| The problem |
Each line from the one containing "Contribution" to the end of the entries below must be restated exactly, and no other line should appear.
■ ■ ■
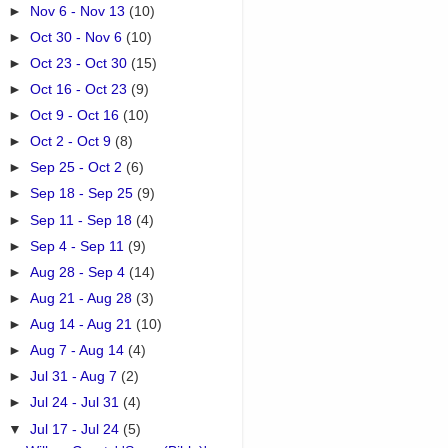
►
Nov 6 - Nov 13
(10)
►
Oct 30 - Nov 6
(10)
►
Oct 23 - Oct 30
(15)
►
Oct 16 - Oct 23
(9)
►
Oct 9 - Oct 16
(10)
►
Oct 2 - Oct 9
(8)
►
Sep 25 - Oct 2
(6)
►
Sep 18 - Sep 25
(9)
►
Sep 11 - Sep 18
(4)
►
Sep 4 - Sep 11
(9)
►
Aug 28 - Sep 4
(14)
►
Aug 21 - Aug 28
(3)
►
Aug 14 - Aug 21
(10)
►
Aug 7 - Aug 14
(4)
►
Jul 31 - Aug 7
(2)
►
Jul 24 - Jul 31
(4)
▼
Jul 17 - Jul 24
(5)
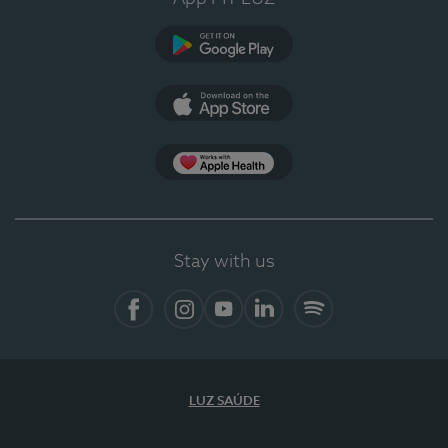
Google Play
App Store
App Apple Health
Stay with us
Facebook
Instagram
YouTube
LinkedIn
Spotify
LUZ SAÚDE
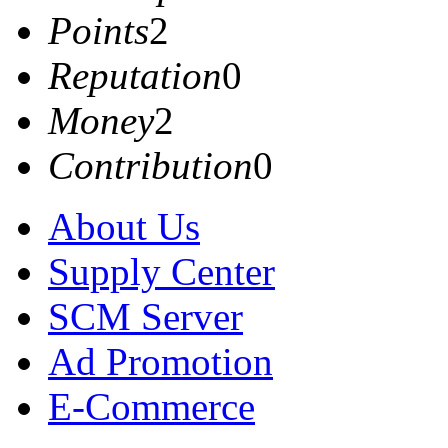
Points
2
Reputation
0
Money
2
Contribution
0
About Us
Supply Center
SCM Server
Ad Promotion
E-Commerce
■ ■ ■
| Task answer |
Contribution
0
About Us
Supply Center
SCM Server
Ad Promotion
E-Commerce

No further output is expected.